Penyebab Vaskuler dari Sinkop
Dibagi dalam beberapa kelompok gangguan vaskuler seperti kelainan anatomi (subclavian steal
syndrome), ortostatik(insufisiensi otonom, idiopatik, hipovolemika dan akibat induksi obat-
obatan) serta diakibatkan refleks(hipersensitivitas sinus karotis, sinkop yang mediasi persarafan,
sinkop glossofaringeal, situasional pada keadaan batuk, mengunyah menelan atau berkemih serta
keadaan sensitif terhadap adenosin).
1
Hipotensi ortostatik adalah apabila terjadi penurunan tekanan darah sistolik 20 mmHg atau
tekana darah diastolik 10 mmHg pada posisi berdiri selama 3 menit. Pada saat seseorang dalam
keadaan berdiri sejumlah 500-800 ml darah akan berpindah ke daerah abdomen dan ekstermitas
bawah, sehingga mengakibatkan terjadinya penurunan besar volume balik vena secara tiba-tiba
ke jantung. Penurunan besar volume ini akan mengakibatkan penurunan curah jantung dan
stimulasi pada aorta, karotis dan baroreseptor kardiopulmonal yang akan mencetuskan
peningkatan refleks simpatiis. Hasil akhirnya yang di temukan adalah dimana terjadi peningkatan
denyut jantung, kontraktilitas otot jantung dan resistensi vaskular untuk mempertahankan tekana
darah sitemik. Hipotensi ortostatik terkadang asimtomatik tetapi dapat menimbulkan gejala-
gejala sperti kepala terasa ringan, pusing, gangguan penglihatan, lemah, berdebar, gemetar dan
sinkop. Sinkop yang terjadi sesudah makan, terutama pada usia lanjut retribusi darah ke usus.

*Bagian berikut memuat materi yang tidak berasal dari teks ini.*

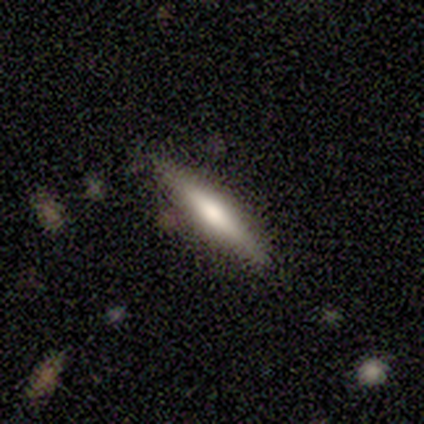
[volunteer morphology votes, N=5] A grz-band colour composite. It shows a smooth galaxy with no disk features (80%) that is cigar-shaped (75%). Merging: none (100%).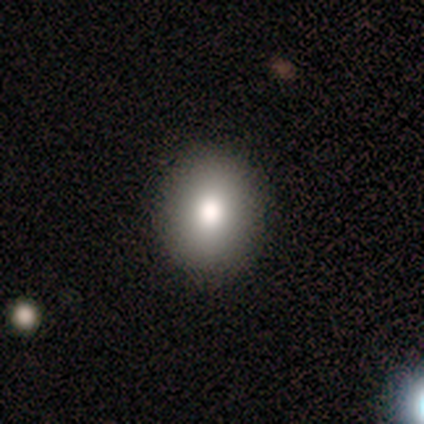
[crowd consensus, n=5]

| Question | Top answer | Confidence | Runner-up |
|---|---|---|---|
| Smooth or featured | smooth | 60% | featured or disk (40%) |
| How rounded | round | 100% | — |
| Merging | none | 100% | — |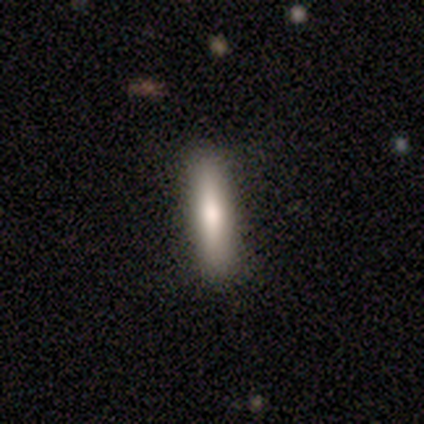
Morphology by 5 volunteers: A smooth galaxy with no disk features (80%) that is cigar-shaped (100%). Merging: none (100%).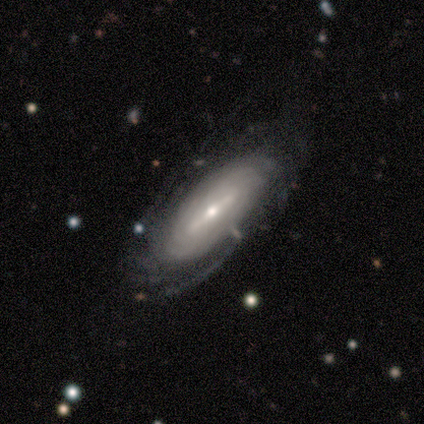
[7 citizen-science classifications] Morphology: type=featured or disk (86%); edge-on=no (100%); bar=weak (67%); spiral arms=yes (67%); winding=tight (100%); arm count=can't tell (50%); bulge=small (83%); merging=none (71%).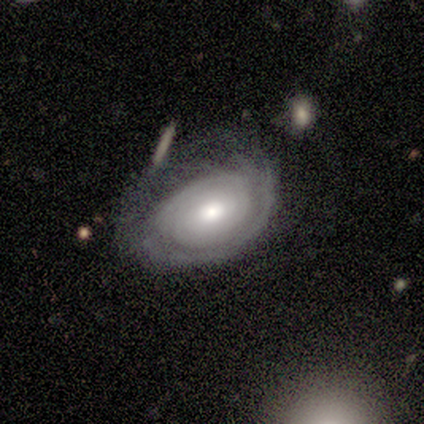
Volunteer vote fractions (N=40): Overall: featured or disk (70%). Edge-on disk: no (96%). Bar: no (89%). Spiral arms: yes (78%). Spiral arm count: can't tell (52%; 1 14%). Spiral winding: tight (86%). Bulge size: moderate (52%; small 22%). Merging: minor disturbance (42%; none 29%).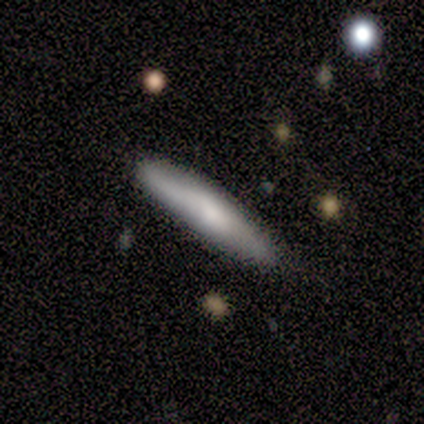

Penyebab lain hipotensi ortostatik adalah obat-obatan terutama mengakibatkan terjadinya deplesi
volume atau vasodilatasi, dapat disebabkan oleh penyebab neurogenik yang dibagi atas primer
dan skunder. Gangguian primer biasanya idiopatik, sedangkan skunder biasanya berhubungan
dengan zat biokimiawi tertentu atau kelainan struktur yang merupakan bagian sindrom tertentu.
1
Sinkop yang di mediasi pernapasan
Ada beberapa sindrom sinkop yang imediasi refleks di antarnya adalah hipersensitivitas sinus
karotis, sinkop yang dimediasi persarapan, sinkop glossofaringeal, situsional (batuk, mengunyah
dan berkemih) serta sensitif terhadap adenosin. Pada setiap kasus refleks timbul akibat pencetus
dan respon. Akibatnya dari refleks tersebut akan timbul peningkatan aktivitas vagal dan umpan
balik pada simpatis dan perifer sehingga terjadi brakikardia, vasodilatasi dan pada akhirnya
hipotensi,presinkop atau sinkop. Penyebab refleks yang paling sering adalah hipersensitifitas
sinus karotis dan hipotensi yang dimediasi persarafan.
1
Penyebab Kardiak dari Sinkop
Sinkop kardiak merupakan penyebab kedua tersering dari sinkop meliputi 10-20 % atau
seperlima dari seluruh kejadian. Sinkop kardiak ini akan menyebabkan mortalitas yang lebih
tinggi dibandingkan kasus yang tidak mempunyai dasar kelainan jantung. Pasien dengan sinkop
kardiak ini mempunyai resiko kematian tertinggi dalam 1 sampai 6 bulan. Tingkat mortalitas
pada tahun pertama 18-33 %, dibandingkan dengan sinkop yang bukan disebabkan kelainan
kardiak yaitu 0-12%, bahkan pada sinkop tanpa sebab yang jelas hanya kira-kira 6%. Demikian
pula dengan angka kematian mendadak lebih tinggi pada populasi yang mempunyai dasar
kelainan kardiak.
1
Aritmia
Sinkop akibat irama jantung yang tidak yang tidak beraturan paling d sebabka oleh
takiaritmia(ventrikular atau supraventrikular) atau bradikardia . Takikardia ventrikel merupakan
keadaan takikardia yang paling sering menyebabkan sinkop. Takikardia supra ventrikel juga
merupakan penyebab sinkop yang cukup sering, walaupun sebahagian besar penderita
mempunyai keluhan yang lebih ringan seperti berdebar, sesak nafas dan kepala terasa ringan.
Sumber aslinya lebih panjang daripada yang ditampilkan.